REQUIRED ACTION
Every line below that holds the word "applicable" must be listed.

====== EXERCISE DATA ======

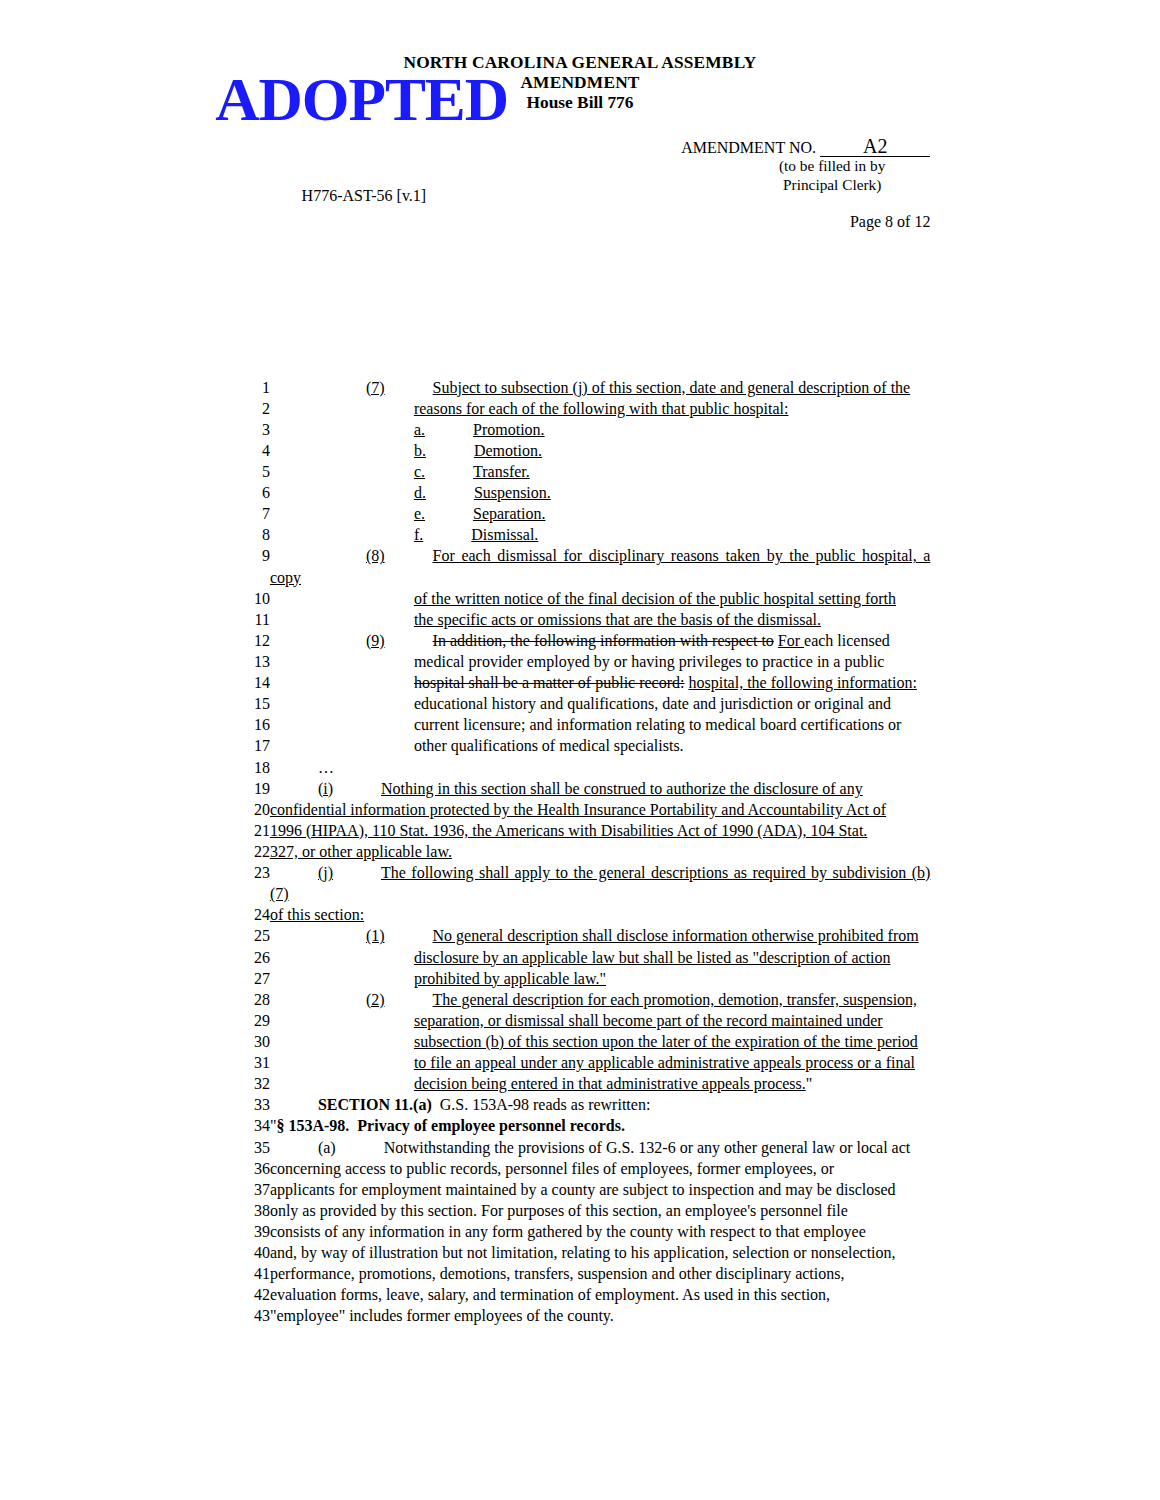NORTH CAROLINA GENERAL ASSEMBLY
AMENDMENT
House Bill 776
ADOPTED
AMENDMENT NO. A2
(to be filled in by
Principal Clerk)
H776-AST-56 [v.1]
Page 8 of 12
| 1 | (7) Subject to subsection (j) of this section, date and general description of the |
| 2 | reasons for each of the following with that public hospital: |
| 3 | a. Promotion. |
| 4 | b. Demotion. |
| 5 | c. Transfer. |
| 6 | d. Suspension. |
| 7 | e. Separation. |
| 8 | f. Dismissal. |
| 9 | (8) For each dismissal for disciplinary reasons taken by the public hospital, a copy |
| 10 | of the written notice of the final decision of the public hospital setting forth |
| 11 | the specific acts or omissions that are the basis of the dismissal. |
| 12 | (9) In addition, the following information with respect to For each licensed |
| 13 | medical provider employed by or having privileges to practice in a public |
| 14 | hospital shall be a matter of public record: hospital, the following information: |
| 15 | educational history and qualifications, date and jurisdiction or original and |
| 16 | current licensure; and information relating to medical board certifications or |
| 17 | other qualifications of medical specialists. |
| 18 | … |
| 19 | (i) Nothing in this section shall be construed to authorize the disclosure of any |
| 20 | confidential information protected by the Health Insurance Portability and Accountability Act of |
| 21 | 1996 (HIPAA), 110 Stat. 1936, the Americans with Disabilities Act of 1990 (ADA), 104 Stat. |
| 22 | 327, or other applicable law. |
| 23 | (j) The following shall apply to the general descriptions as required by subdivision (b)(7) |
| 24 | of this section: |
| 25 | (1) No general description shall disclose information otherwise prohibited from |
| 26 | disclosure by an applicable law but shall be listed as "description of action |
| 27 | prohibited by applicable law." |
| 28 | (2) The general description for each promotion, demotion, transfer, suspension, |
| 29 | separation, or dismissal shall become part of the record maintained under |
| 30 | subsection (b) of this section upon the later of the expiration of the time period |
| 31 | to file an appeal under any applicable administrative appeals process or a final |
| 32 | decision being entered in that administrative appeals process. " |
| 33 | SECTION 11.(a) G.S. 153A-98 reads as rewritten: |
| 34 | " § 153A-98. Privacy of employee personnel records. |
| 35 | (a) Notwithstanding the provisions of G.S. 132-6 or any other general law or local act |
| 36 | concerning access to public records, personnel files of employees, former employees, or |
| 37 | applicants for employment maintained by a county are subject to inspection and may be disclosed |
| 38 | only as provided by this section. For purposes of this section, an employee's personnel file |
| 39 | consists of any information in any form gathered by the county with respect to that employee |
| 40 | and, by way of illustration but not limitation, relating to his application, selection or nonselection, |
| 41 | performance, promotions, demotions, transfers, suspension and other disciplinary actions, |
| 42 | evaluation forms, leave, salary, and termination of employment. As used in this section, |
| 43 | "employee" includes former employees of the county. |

======

PROBLEM SOLUTION
| 22 | 327, or other applicable law. |
| 26 | disclosure by an applicable law but shall be listed as "description of action |
| 27 | prohibited by applicable law." |
| 31 | to file an appeal under any applicable administrative appeals process or a final |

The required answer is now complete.